Semantic analysis allows us to proactively define the topics we want to monitor and connect related opinions and aspects to these topics. However, there are cases where we need to conduct exploratory analyses without predetermined context or emerging topics.

An unsupervised exploratory technique in the field of Natural Language Processing (NLP) is topic analysis. It helps identify abstract topics within the text and group contents based on these topics. One disadvantage of this technique is that the abstract topics that emerge from the analysis can overlap and be difficult to understand. For example, a topic may combine factors such as "food" and "education," which are distinct factors but may converge in the model.

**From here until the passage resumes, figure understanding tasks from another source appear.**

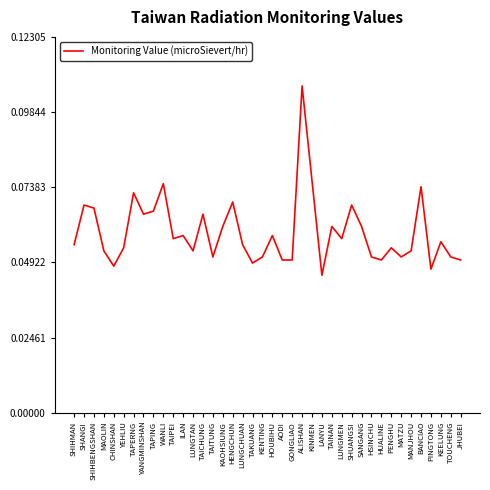

Which label corresponds to the largest value in the chart?

ALISHAN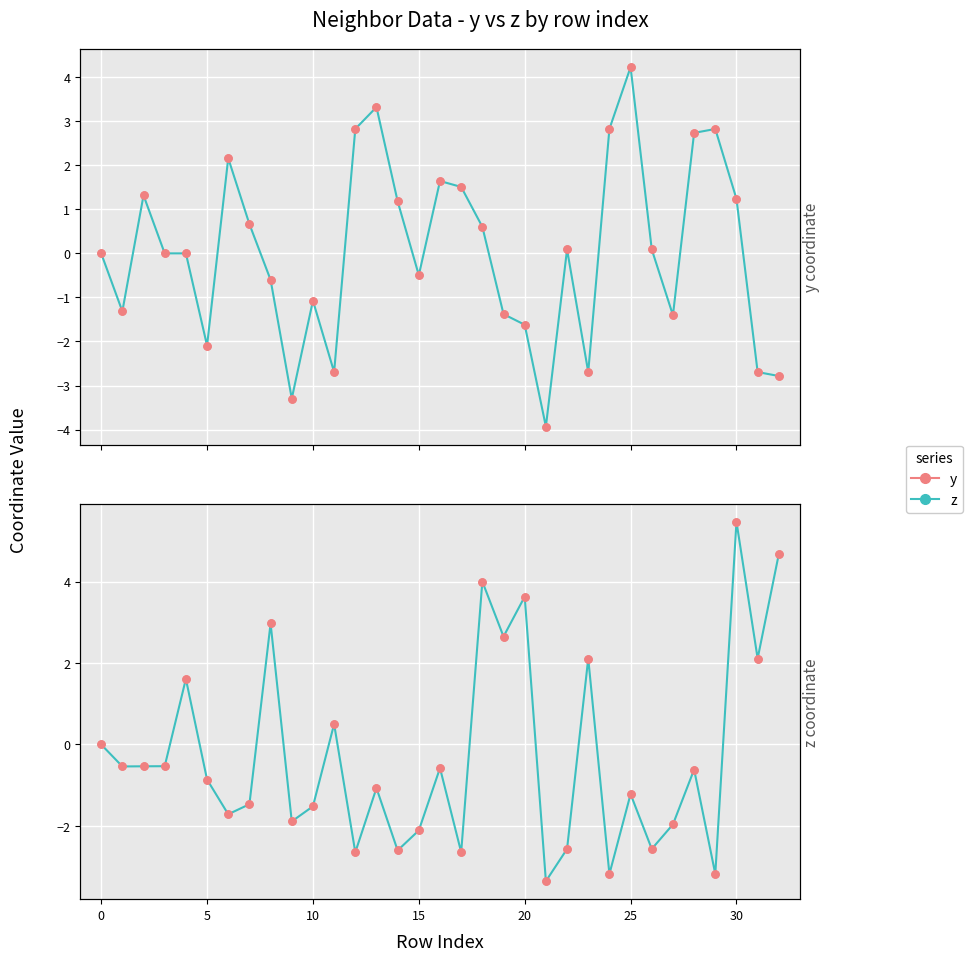

What are all the series names shown in the legend?

y, z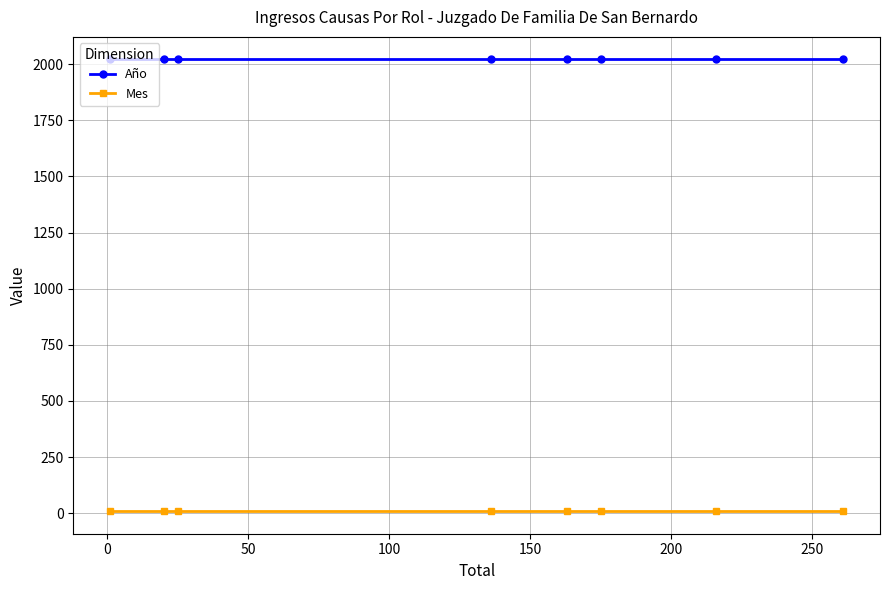

List the series in order of their peak value, lowest first.

Mes, Año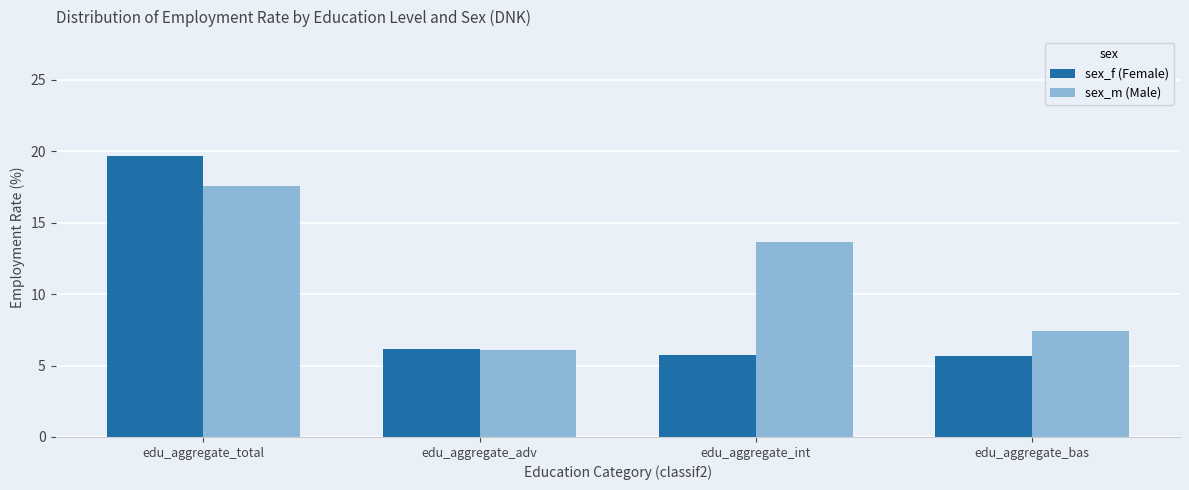

Is the value of sex_m (Male) at edu_aggregate_total greater than the value of sex_f (Female) at edu_aggregate_adv?

Yes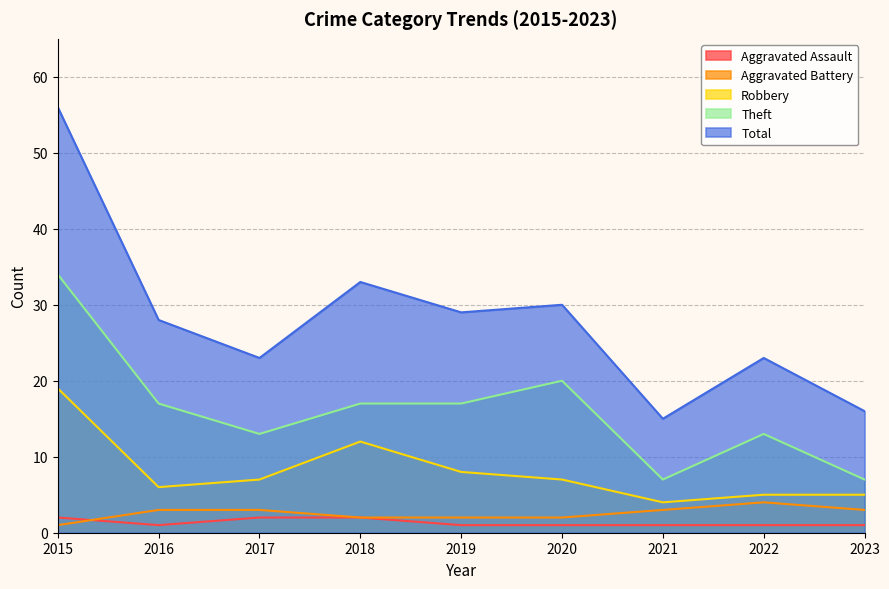

Between 2021 and 2019, which is larger?

2021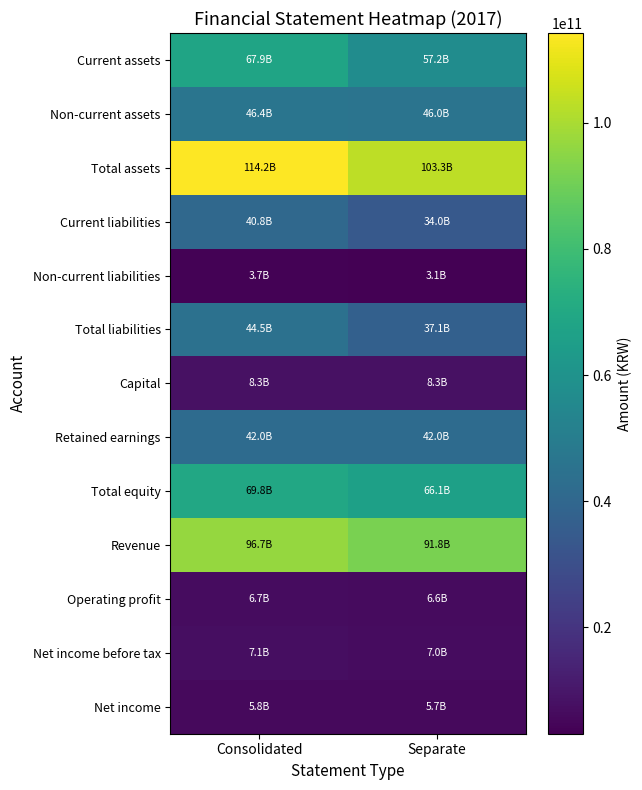

Reading right to left, transcribe all the data shown in this chart.

Current assets: Separate=57218331630	Consolidated=67881629508
Non-current assets: Separate=46033189006	Consolidated=46366311528
Total assets: Separate=103251520636	Consolidated=114247941036
Current liabilities: Separate=34009521282	Consolidated=40791963881
Non-current liabilities: Separate=3112600000	Consolidated=3697108674
Total liabilities: Separate=37122121282	Consolidated=44489072555
Capital: Separate=8297914000	Consolidated=8297914000
Retained earnings: Separate=41981011529	Consolidated=42045251484
Total equity: Separate=66129399354	Consolidated=69758868481
Revenue: Separate=91843079299	Consolidated=96667917678
Operating profit: Separate=6562447532	Consolidated=6699874885
Net income before tax: Separate=6977371884	Consolidated=7109614322
Net income: Separate=5719309055	Consolidated=5829871616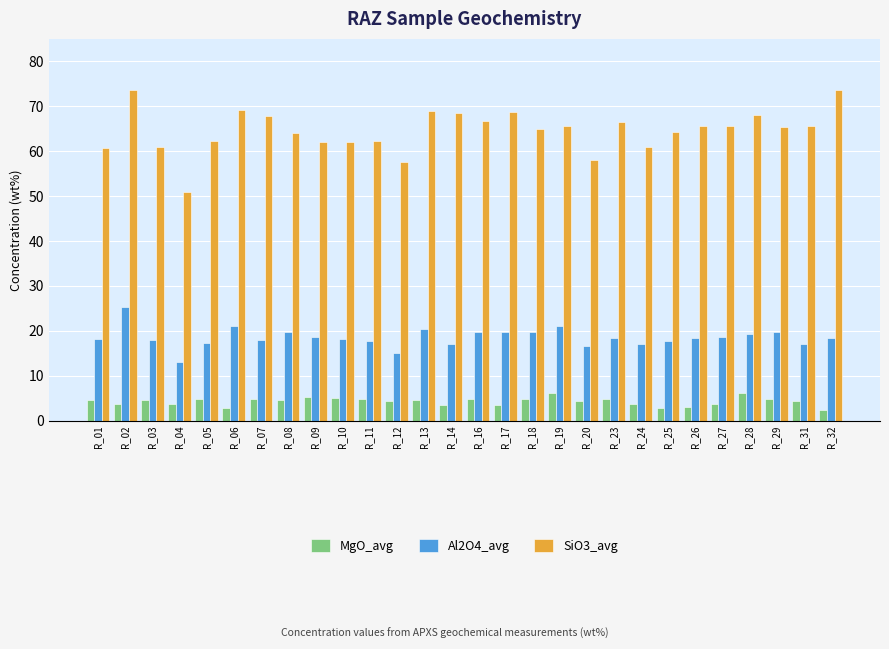

List the series in order of their overall mean, lowest first.

MgO_avg, Al2O4_avg, SiO3_avg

At TDAC, we have developed a semi-supervised algorithm inspired by this technique. It allows us to control and make the extracted topics more understandable:

  • We search within a corpus (a set of texts) for the most discussed words or phrases to focus on the most relevant topics (referred to as N-Grams in NLP terminology).
  • We map each word/topic from the previous point to a multidimensional vector (word embedding) using an auto-encoder neural network commonly used in NLP (Word2Vec). This technique ensures that words used in similar contexts (e.g., hotel and lodging) have similar multidimensional vectors.
  • To graphically represent these vectors, we reduce the dimensionality using a non-linear technique widely used in NLP called t-distributed stochastic neighbour embedding (t-SNE).
  • We visually project these themes (or rather, their reduced-dimensional vectors) and utilise cluster analysis to identify relevant groups. These groups represent the most popular themes discussed within the analysis.
  • Each cluster represents a topic, ensuring consistency within the topic.
  • We then project each sentence within our corpus onto these topics. This is achieved using similarity metrics (cosine similarity) in multidimensional vector spaces (our embedding).
  • Once we identify the phrases for each topic, we can provide relevant insights. Additionally, we can apply a sentiment analysis algorithm (as mentioned in point 3, Semantic Analysis) to generate a sentiment score for each identified topic.
🔢
In conclusion, TDAC's meticulous approach to data collection, quality assurance, semantic analysis, and advanced analytics represents a paradigm shift in how digital data is leveraged for strategic decision-making. By applying our sophisticated algorithms and data-driven methodologies, we empower organisations to glean deeper insights, identify emerging trends, and make informed decisions that drive growth and innovation. As we continue to evolve and refine our techniques, TDAC remains committed to setting new standards in data analytics, ensuring our clients stay ahead in an increasingly competitive and data-centric world.